The most obvious, from where I sit, is the patient, flexible (lifestyle is not riding on near term results) value investor. As much as it pains us if we let it, volatility is our friend. What we lived in the months leading up to March 2009 (or many of the past few days) would make us think otherwise, but whatever stocks we bought in the months approximating that dark hour should prompt us to embrace it. Here, the truly part time investor, the one who can stay on top of it with a few hours of work each week and then not even think about daily fluctuations, would seem to be at an advantage. The way volatility has evolved in recent years has strengthened my confidence that even though “low single digit” might be the best assumption for the long term rate of return for the indices going forward, an astute and patient value investor can probably generate a “high single, low double” rate of return. Emphasis on a portion of that return coming from growable dividend income, the discipline to wait for the Market to be in puke mode before buying, and to make sure one has buying power and stomach when such inevitable interludes arise are the keys.


Not surprisingly, volatility is also the friend of anyone who occupies an advantageous position in what we call “trading”. This has come to include not only hedge funds (who might not hedge much of anything, ever) but mammoth pools of capital we for some reason call “banks”. Trading would be a pretty lame business, like operating a tofu stand on the shoulder of the Interstate, if prices rarely if ever bopped around way out of step with intrinsic value. The casinos we call banks might blame volatility for their recent near death experiences, but that was just volatility that got a little out of hand for a few weeks. That “banks” have recovered so dramatically has less than nothing to do with their traditional role in that arcane activity that was lending, and everything to do with betting cost-next-to-nothing funds on the most volatile wagers they could find. The posturing, the well timed indictments, the slap on the wrist fines for abetting naked short selling will go on, but be assured that any regulation that might tamp down the volatility that the smart guys running the casinos have been feasting on will be smothered in its cradle by this faction.
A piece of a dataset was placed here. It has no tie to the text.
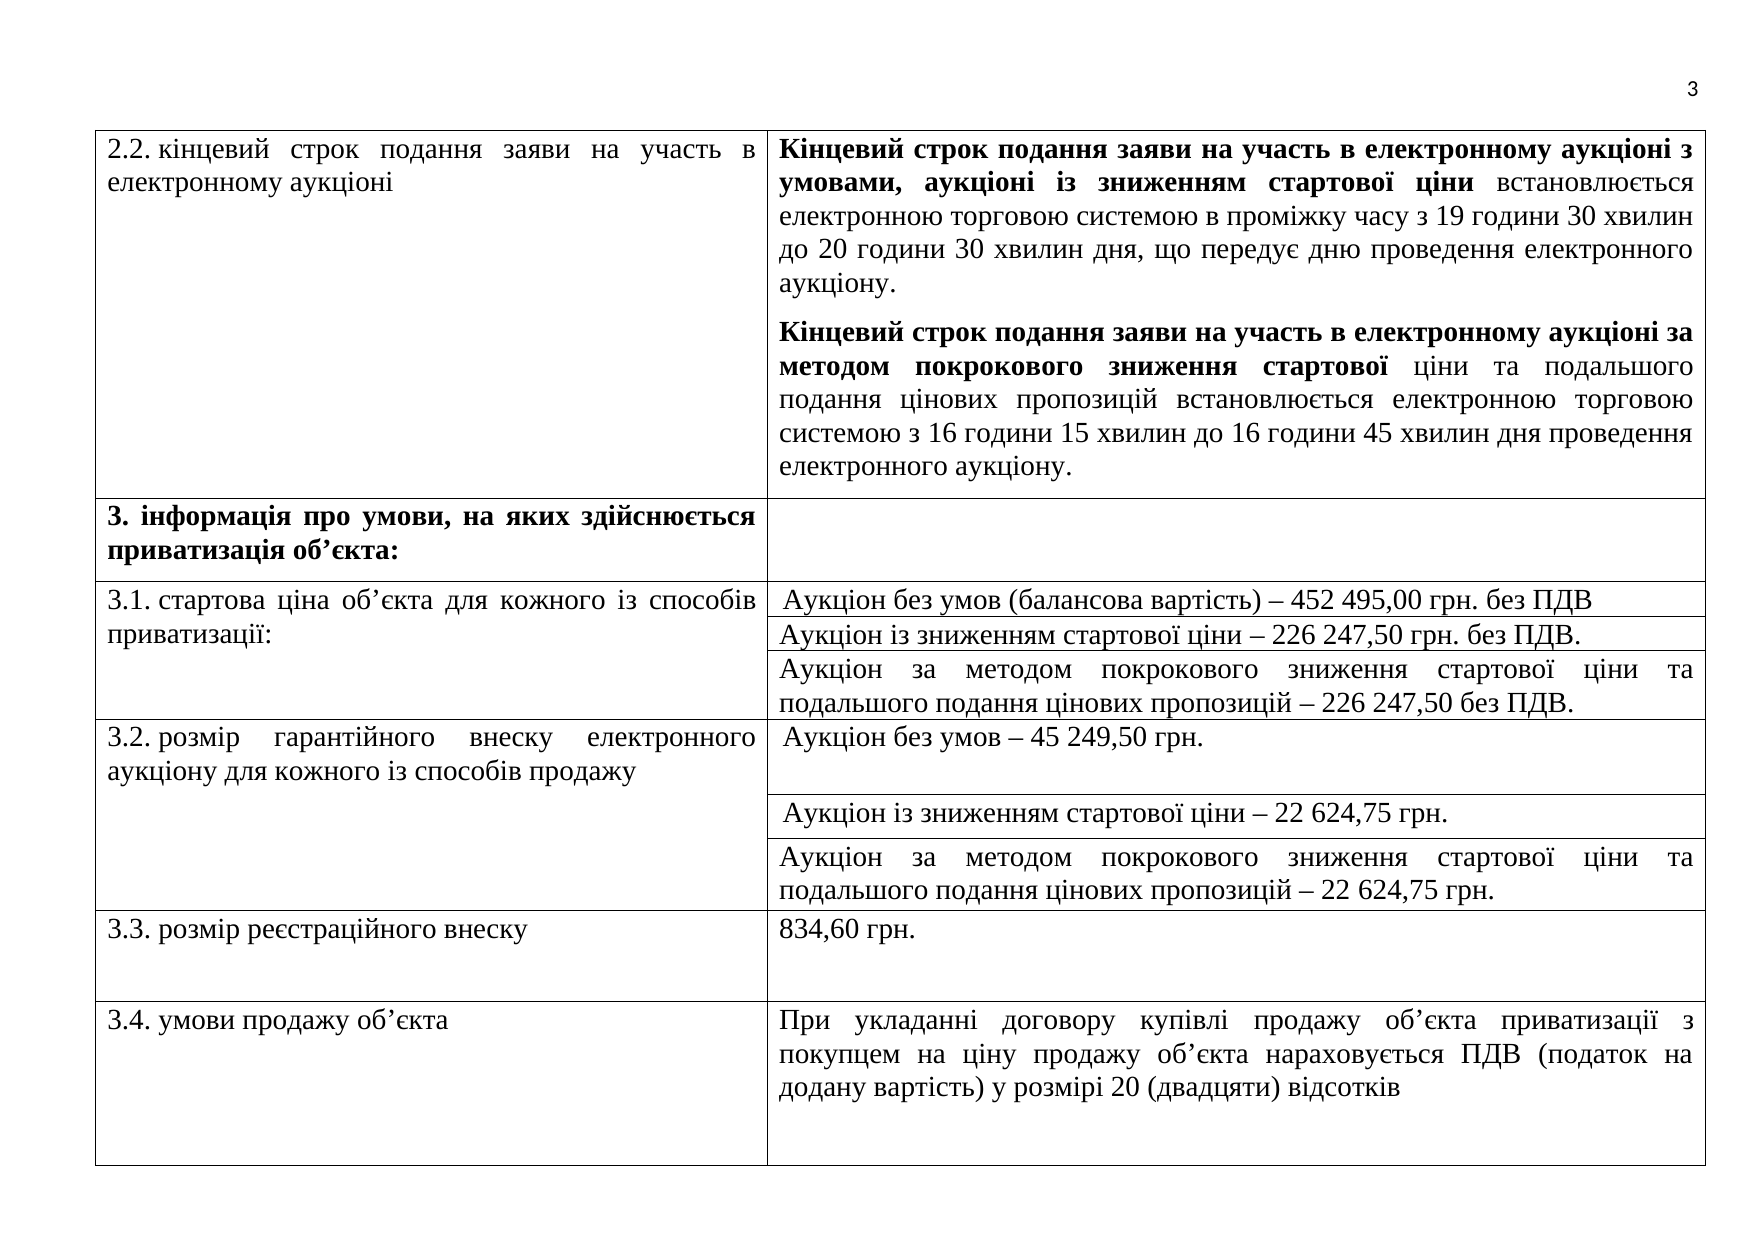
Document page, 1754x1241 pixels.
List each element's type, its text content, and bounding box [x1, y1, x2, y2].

It has also occurred to me that many if not most of the companies whose share prices get whacked out from time to time are also well served by exorbitant volatility. This is an outgrowth of what stock options have evolved into over the past twenty years: a non-cash form or compensation that in many cases “wags the dog”. Consider how important stock options have become. It’s not just important the buccaneers who have finagled themselves into where they get their names in the proxy statements. Its all those engineers and middle managers for whom a stock option grant or two is an important part of smoothing the bumps on the ride that is a working life. The ubiquity of this form of compensation got me thinking about what it means for share prices relative to intrinsic value. Its not a calculation lifted from the footnotes. There is an ideal pattern of share price over time, and it is not in synch with intrinsic value. Ideally, for the point of view of a company that compensates its important employees with option grants, the share price will be undervalued most of the time. It will become especially so every once in a while, at which time more grants than usual are made. It really only trade up to intrinsic value and then some for a couple of quarters, once or twice in a decade, at which time options are exercised, stock sold and the cycle repeats. Options for a stock that hardly fluctuates over time are less valuable to managers and employees than options tied to shares that get stupid from time to time, especially if the principal owners of those options can have a hand in affecting the perceptions that drive volatility. So as long as volatility is the friend of option based compensation, we should not expect those corporations whose share prices are occasionally “victimized” by volatility to lobby for policies that might tone things down.


Selling in May and Going Away is starting to seem like a good idea, but only in the marginal sense of raising buying power for the future by trimming marginal holdings. As much as the past week plus has made us want to reach for the barf bag, it is still very early in a longer term Bull Market.